AKK auf der Überholspur

Viele hatten vor dem CDU-Parteitag einen Putsch der Riege um Friedrich Merz und seinem Mann fürs Grobe, JU-Chef Tilman Kuban erwartet. Doch es sollte ganz anders kommen.

Die begnadete Rednerin Annegret Kramp-Karrenbauer war die Überraschung des CDU-Parteitags in Leipzig. Foto: Eurojournalist(e) / CC-BY-SA 4.0int

(KL) – In den Tagen vor dem CDU-Parteitag in Leipzig spürte man, dass Annegret Kramp-Karrenbauer angeschlagen war. Von langer Hand geplant, sollte in Leipzig ihr Sturz vorbereitet, wenn nicht gar vollzogen werden. Ihre Umfrageergebnisse, selbst im Vergleich zu ihrem Konkurrenten Friedrich Merz, waren im Keller. In den vielen TV-Interviews konnte sie nichts anderes tun, als sich zu rechtfertigen, immer in der Defensive. Doch alle, die AKK schon abgeschrieben hatten, sahen sich getäuscht – in Leipzig ist AKK auf die Überholspur gewechselt und hat gezeigt, dass sie eben doch nicht nur Saarland kann, sondern dass sie das Zeug dazu hat, ihre Partei in die Hand zu nehmen.

AKK hatte den „Heimvorteil“ – als Parteivorsitzende konnte sie unmittelbar nach Angela Merkel zu den 1000 Delegierten sprechen und zwar ohne Zeitbeschränkung wie alle, die nach ihr ans Rednerpult durften. Und diesen Vorteil nutzte sie. Sie zeichnete ein klares Programm für die CDU, erteilte den ewigen Personaldebatten eine Absage, bestätigte ihren Führungsanspruch und stellte die Delegierten sogar vor eine klare Wahl: „Wenn Ihr mit dieser Vision und meiner Art, diese umzusetzen, nicht einverstanden seid, dann klären wir das hier und heute“ – als Ergebnis erhielt sie minutenlange „Standing Ovations“ und innerhalb von 90 Minuten hatte sie das Unmögliche geschafft und die Partei hinter sich versammelt.
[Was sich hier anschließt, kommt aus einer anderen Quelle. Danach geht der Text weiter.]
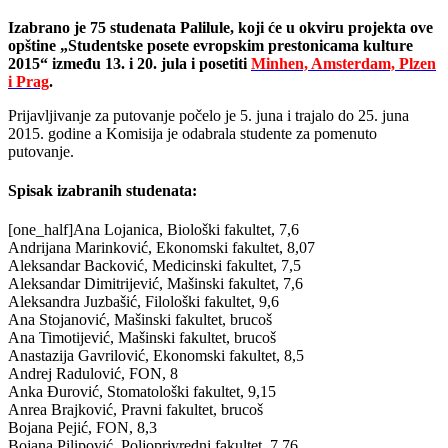
Izabrano je 75 studenata Palilule, koji će u okviru projekta ove
opštine „Studentske posete evropskim prestonicama kulture
2015“ između 13. i 20. jula i posetiti
Minhen, Amsterdam, Plzen
i Prag
.
Prijavljivanje za putovanje počelo je 5. juna i trajalo do 25. juna
2015. godine a Komisija je odabrala studente za pomenuto
putovanje.
Spisak izabranih studenata:
[one_half]Ana Lojanica, Biološki fakultet, 7,6
Andrijana Marinković, Ekonomski fakultet, 8,07
Aleksandar Backović, Medicinski fakultet, 7,5
Aleksandar Dimitrijević, Mašinski fakultet, 7,6
Aleksandra Juzbašić, Filološki fakultet, 9,6
Ana Stojanović, Mašinski fakultet, brucoš
Ana Timotijević, Mašinski fakultet, brucoš
Anastazija Gavrilović, Ekonomski fakultet, 8,5
Andrej Radulović, FON, 8
Anka Đurović, Stomatološki fakultet, 9,15
Anrea Brajković, Pravni fakultet, brucoš
Bojana Pejić, FON, 8,3
Bojana Pilipović, Poljoprivredni fakultet, 7,76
Die Redner nach ihr, die alle eine scharfe Redezeitbegrenzung hatten, zeigten ihre Verwirrung. Der JU-Chef Tilman Kuban, der verzweifelt versucht, mit Friedrich Merz einen Rechtsruck der CDU hinzulegen, beeilte sich zu erklären, dass er natürlich niemals vorhatte, die Parteivorsitzende, die „liebe Annegret“ anzugreifen, nur um es wenig später noch einmal zu versuchen, indem er seinen Antrag aufrecht hielt, die Kanzlerschafts-Kandidatur per Mitgliedervotum zu bestimmen – 80 % der Delegierten schlugen ihm diesen Antrag um die Ohren und auch Friedrich Merz konnte nicht anders, als mit ziemlich leeren Phrasen an die Einheit der Partei zu appellieren, wobei der unterstrich, dass die Entscheidung über den oder die Kanzlerkandidaten oder -Kandidatin erst beim Parteitag 2020 fallen wird, was lediglich bedeutete, dass er sich weiter im Rennen sieht. Der Applaus für seinen Beitrag fiel ebenso dünn aus wie der für Kuban – AKK hatte sich eindeutig durchgesetzt.

Später zeigte AKK noch einmal, wer der Chef im Ring der CDU ist, als sie Friedrich Merz in einem Interview anbot, sich weiterhin in der Parteiarbeit einzubringen – „Mein Angebot, dass er noch stärker eingebunden werden kann, steht nach wie vor“. Eine gute Gewinnertaktik, die Verlieren und internen Gegner in seiner Nähe zu halten – dann sieht man besser, was die so anstellen…

In Leipzig hat Annegret Kramp-Karrenbauer das fertig gebracht, was ihr nicht viele zugetraut haben – sie hat Führungsqualitäten bewiesen. Während ihre parteiinternen Gegner bereits diskutierten, wie man sie am besten zur Strecke bringt, hat sie alle auf der Überholspur hinter sich gelassen. Damit ist sie nun endgültig in Berlin angekommen, sie wird ihre Fehler des letzten Jahres schnell vergessen machen und sie wird ebenfalls dafür sorgen, dass der rechte Flügel der CDU nicht das Sagen bekommt. Man darf gespannt sein, wie es in der CDU weitergeht, doch seit Leipzig ist eines klar – in der CDU wird niemand an AKK vorbeikommen.